Sitagliptin, like the other DPP-4 inhibitors, has a higher cost per day of clinical use than sulfonylureass, which is an economic drawback for the DPP-4 inhibitors. However, a health economic model analysis has shown that addition of sitagliptin to metformin was cost saving compared to sulfonylurea or a thiazolidinedione in patients with inadequate glycemic control on metformin alone.⁷⁷ Nevertheless, more studies are required on this issue.

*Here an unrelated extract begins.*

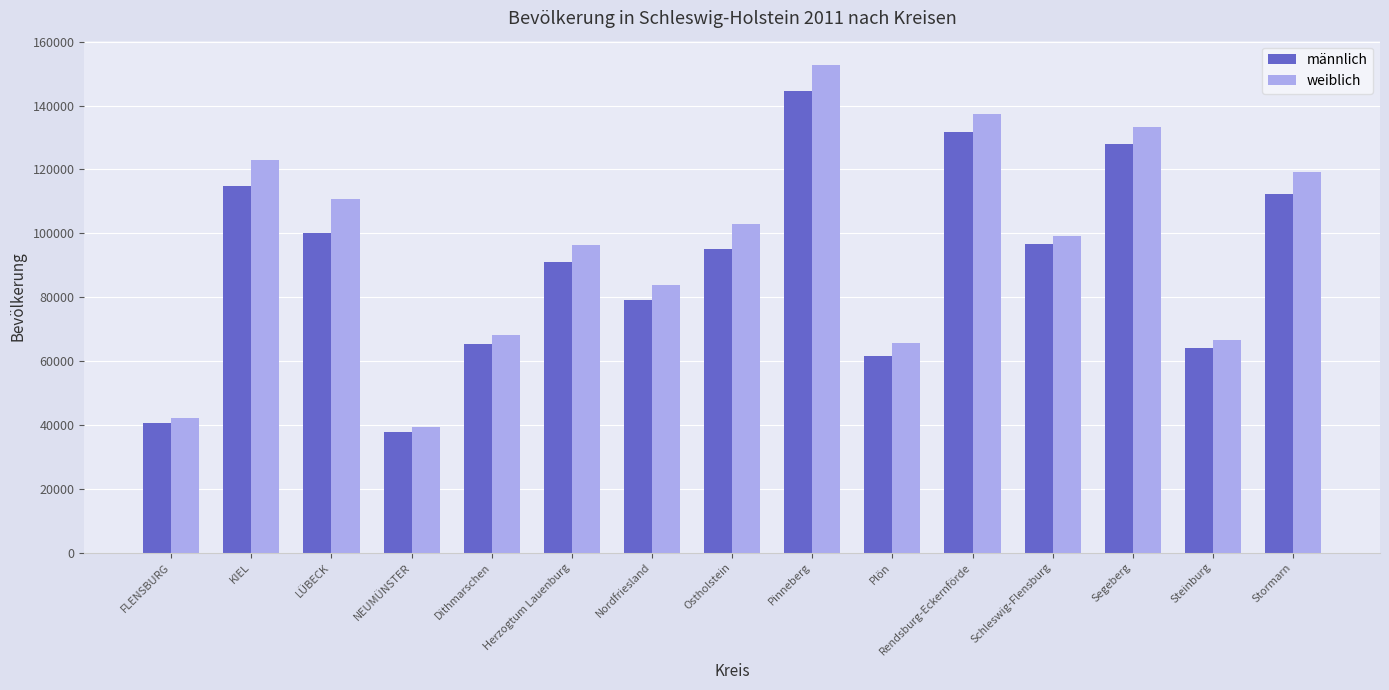

True or false: männlich has a value of 127890 at Segeberg.

True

For future studies, it is important to examine the durability and long-term effects and safety of sitagliptin. Studies are also required to compare the long-term effects in head-to-head studies with other DPP-4 inhibitors and with GLP-1 mimetics. Moreover, outcome studies in relation to co-morbidity, such as cardiovascular diseases, are required. Recently, Merck and Co. has initiated a clinical cardiovascular study with sitagliptin entitled “A randomized placebo controlled clinical trial to evaluate cardiovascular outcomes after treatment with sitagliptin in patients with type 2 diabetes mellitus and inadequate glycemic control on mono- or dual combination oral antihyperglycemic therapy” (TECOS).⁷⁸ This is a long-term event-driven study with the primary objective of evaluating cardiovascular endpoints in high-risk populations; results are expected in 2014. Furthermore, more mechanistic studies are required to establish more detailed information on how sitagliptin affects islet function, including effects on glucagon secretion, and also effects on incretin hormone secretion and metabolism; most mechanistic studies on DPP-4 inhibition exist for vildagliptin.⁷⁹ Studies directed at establishing potential contribution of the incretin hormone GIP, the level of which also is increased by DPP-4 inhibition. Finally, since sitagliptin relies on incretins which are released after meal ingestion, it is important to study their effects in relation to ingestion of various meal ingredients, since it is known that macronutrients have different effects on the release and concentrations of incretin hormones.⁸⁰ Therefore, although much information exists on clinical effects and mechanisms of DPP-4 inhibition, more information is required for a fuller understanding of this promising concept to treat subjects with type 2 diabetes.

Disclosure

The author has received consulting fees from Merck, Novartis, AstraZeneca, GSK, Roche, Sanofi-Aventis and Servier.